Locate the line that contains "Rendered at 1500 by 1125 pixels.". Copy it and every following line through the end of the records, exactly, and include nothing else.

################

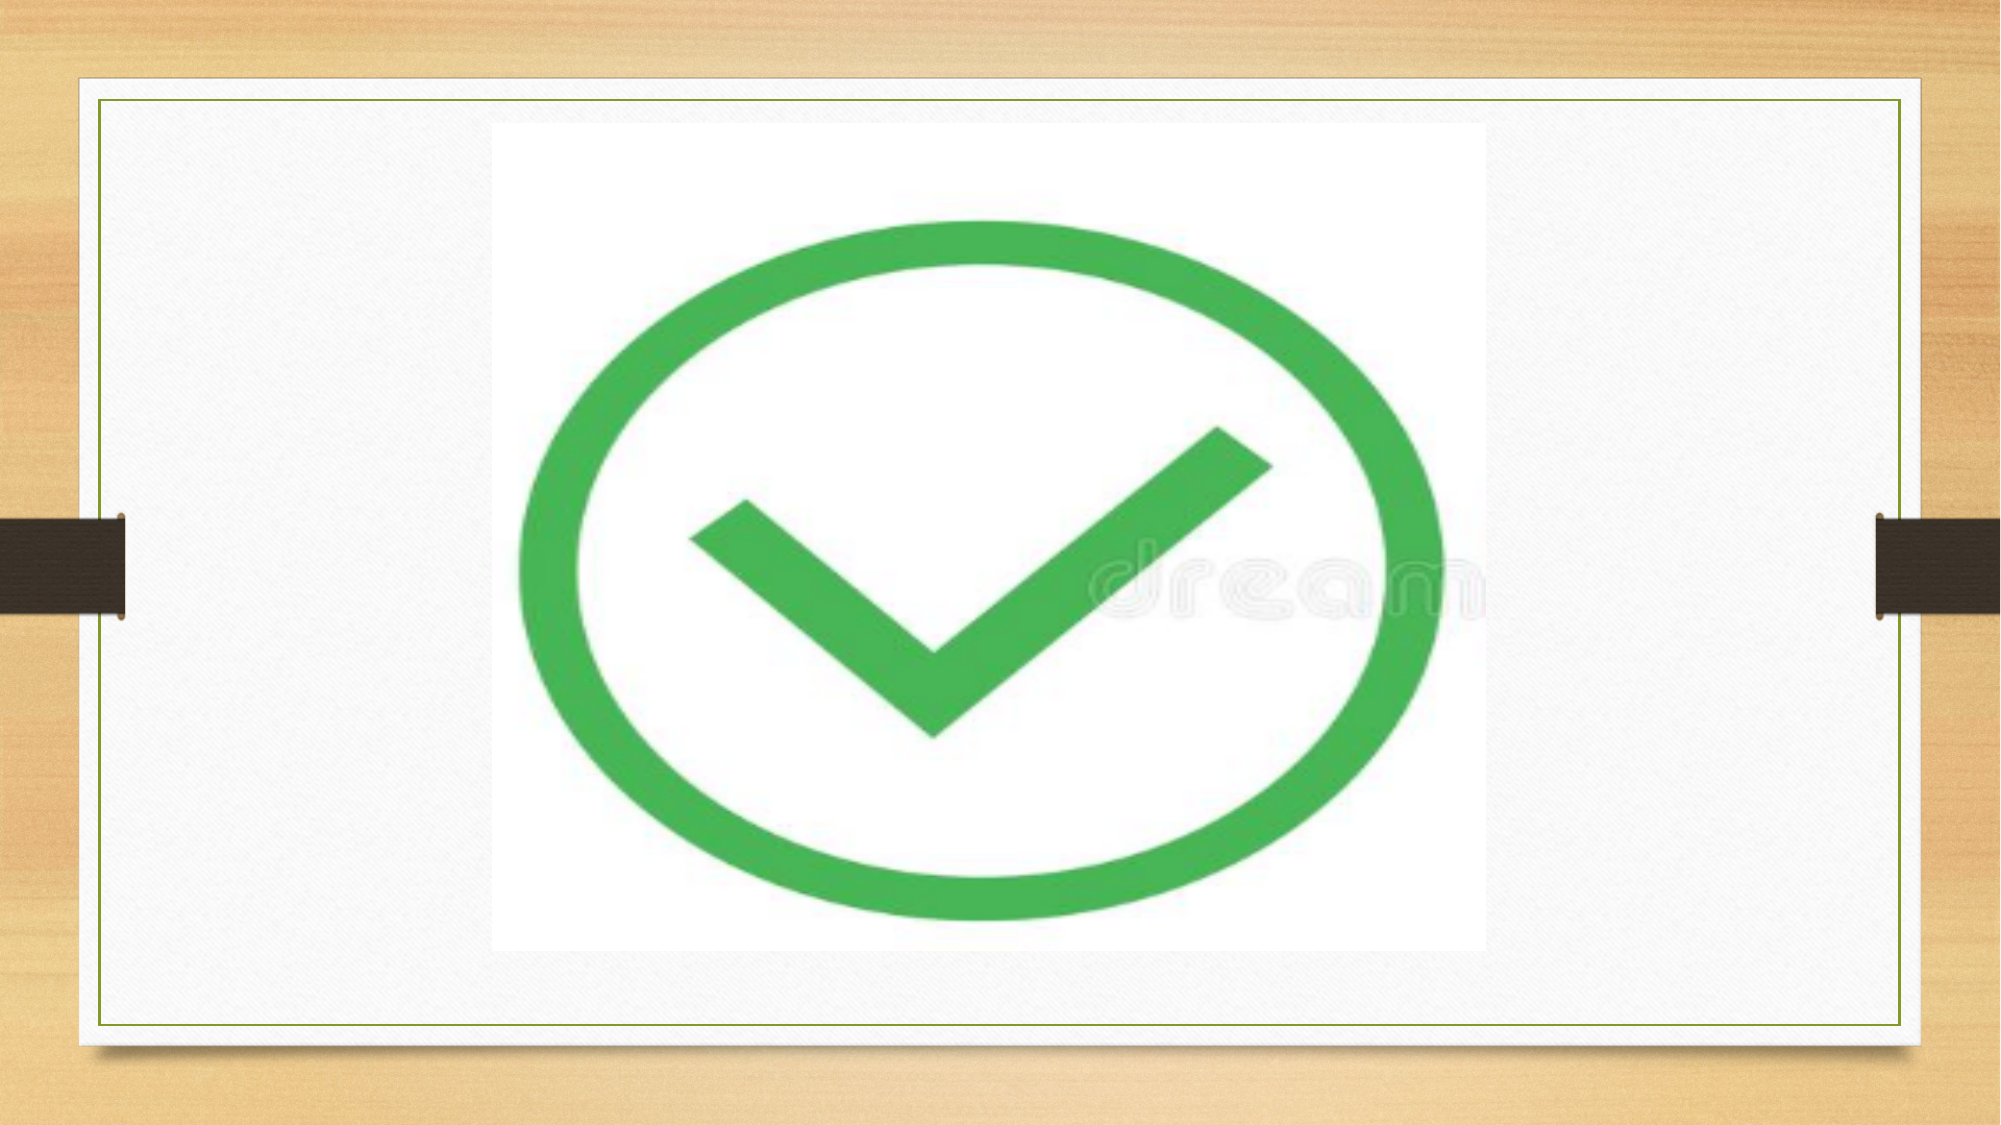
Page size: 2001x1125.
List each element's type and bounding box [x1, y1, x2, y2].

list [492, 122, 1486, 952]
picture [0, 0, 2001, 1125]
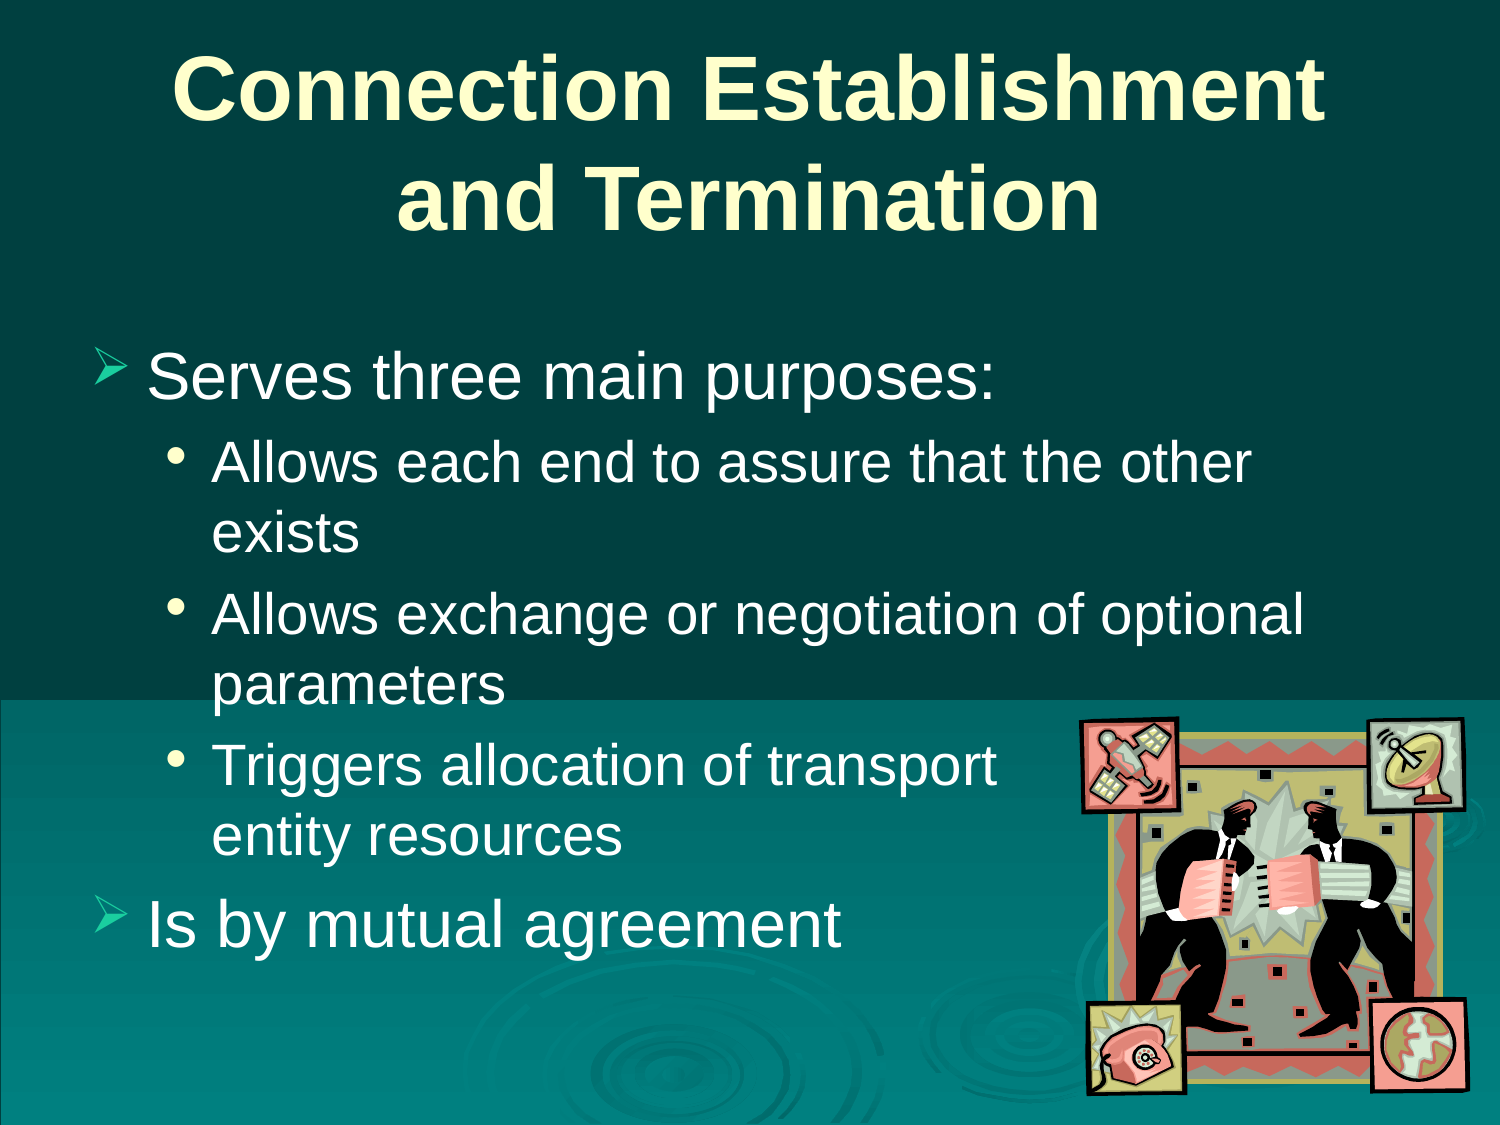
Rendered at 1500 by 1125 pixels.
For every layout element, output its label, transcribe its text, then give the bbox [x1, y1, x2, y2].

list Serves three main purposes: Allows each end to assure that the other exists Allows exchange or negotiation of optional parameters Triggers allocation of transport entity resources Is by mutual agreement [74, 324, 1426, 1056]
title Connection Establishment and Termination [74, 45, 1426, 233]
picture [1074, 712, 1475, 1101]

################

▸ Task solution
Rendered at 1500 by 1125 pixels.
For every layout element, output its label, transcribe its text, then give the bbox [x1, y1, x2, y2].

list Serves three main purposes: Allows each end to assure that the other exists Allows exchange or negotiation of optional parameters Triggers allocation of transport entity resources Is by mutual agreement [74, 324, 1426, 1056]
title Connection Establishment and Termination [74, 45, 1426, 233]
picture [1074, 712, 1475, 1101]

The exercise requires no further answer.